After weeks of nonstop talk (including a lot of criticism) of SOPA and other antipiracy legislation, protecting online privacy is back in the news. The switch in focus came as the European Union announced sweeping changes to its data protection rules and Google released details of its new privacy policy, which goes into effect March 1.

Both the EU and Google insist that they are making the changes to streamline online privacy policies. The European commission said its 27 member states have implemented its data protection rules differently, “resulting in divergences in enforcement.” The EU changes incorporate a single set of data protection rules that will be valid across all member countries. The changes to the online privacy policy will reduce unnecessary administrative requirements, saving businesses around €2.3 billion a year, according to the EU.

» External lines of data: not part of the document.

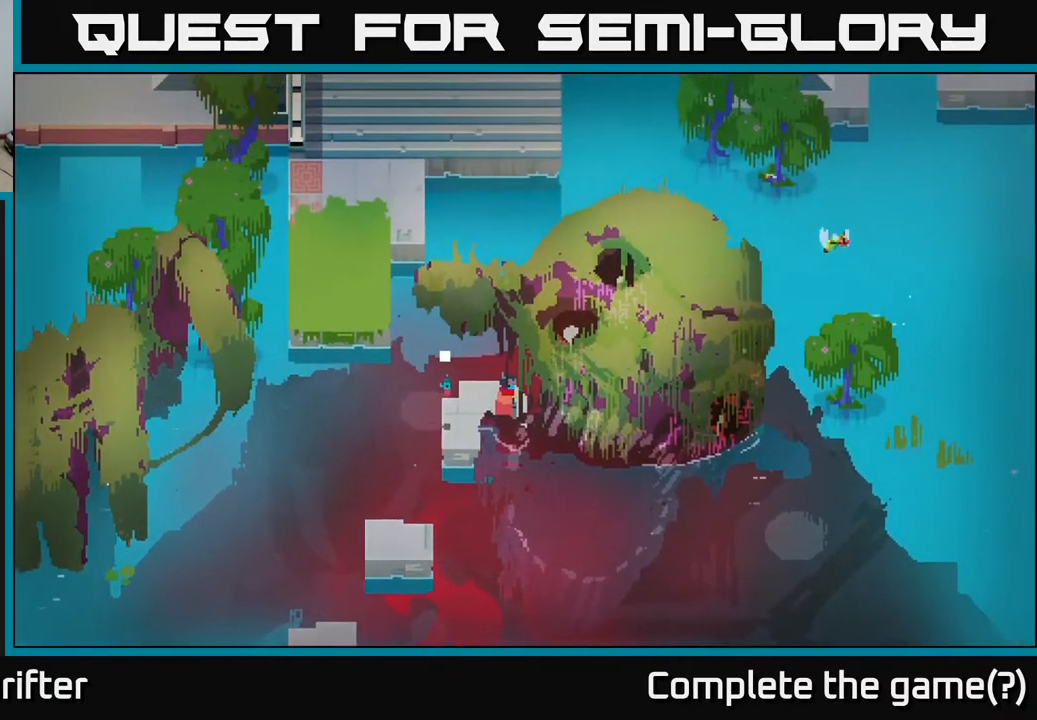
{"buttons": [], "left_stick": "up-left", "right_stick": "center", "events": [[300, "left_stick", "up-left"]]}
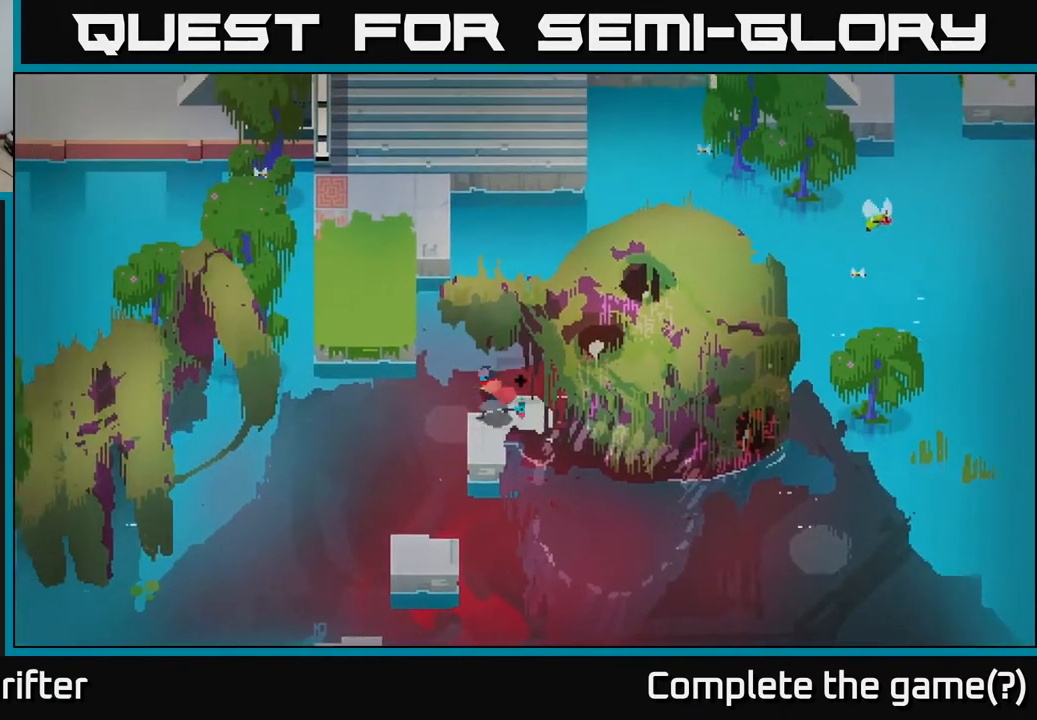
{"buttons": [], "left_stick": "up-right", "right_stick": "center", "events": [[50, "A", "down"], [217, "A", "up"], [317, "left_stick", "up"], [417, "left_stick", "up-right"]]}
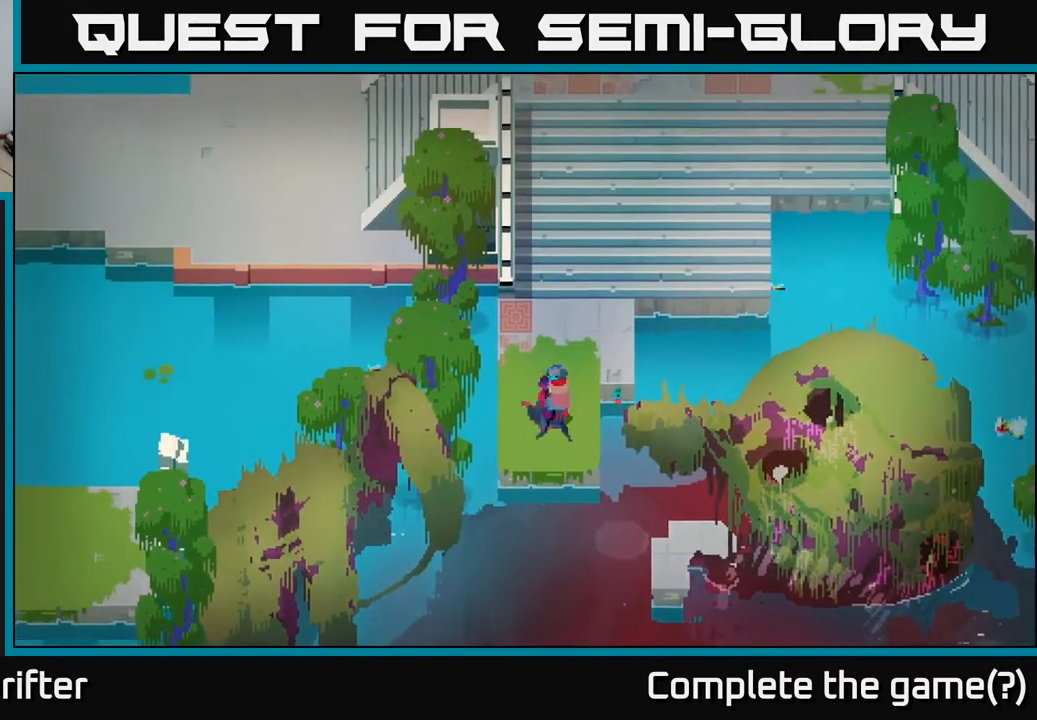
{"buttons": [], "left_stick": "up", "right_stick": "center", "events": [[150, "left_stick", "up"]]}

When announcing its changes, Google said it was replacing 60 different privacy policies with “one that’s a lot shorter and easier to read.” Under the new policy, for the first time Google Account users could have their information cross-referenced among several of Google’s sites. By treating users as a single entity across Google products, Google said it can provide better search results, ads and other content.

Of course, like everything else surrounding big online security and privacy changes, these two announcements were not without controversy. Critics of the EU’s new data protection rules say complying would hinder Internet innovation and create expensive, unnecessary new regulations for companies. (These criticisms were similar to those surrounding SOPA and antipiracy legislation, and we all know how well that turned out.)

Speaking of legislators, some were quick to point out detriments to Google’s new privacy rules. Reps. Edward J. Markey (D-Mass) and Joe Barton (R-Texas) have already sent a letter to the FTC saying Google’s new policy violates the agreement the company came to last year after privacy questions arose around Google Buzz.

So it sounds like these two big announcements are just the start of what will likely be a lengthy discussion of the best way to protect online privacy. In both the EU data protection revamp and Google’s new privacy policy, the two entities are trying to bolster business while at the same time protecting online privacy. It will be interesting to see if online privacy regulators and business can meet in the middle and best protect both commerce and the personal information of users. It definitely won’t be easy.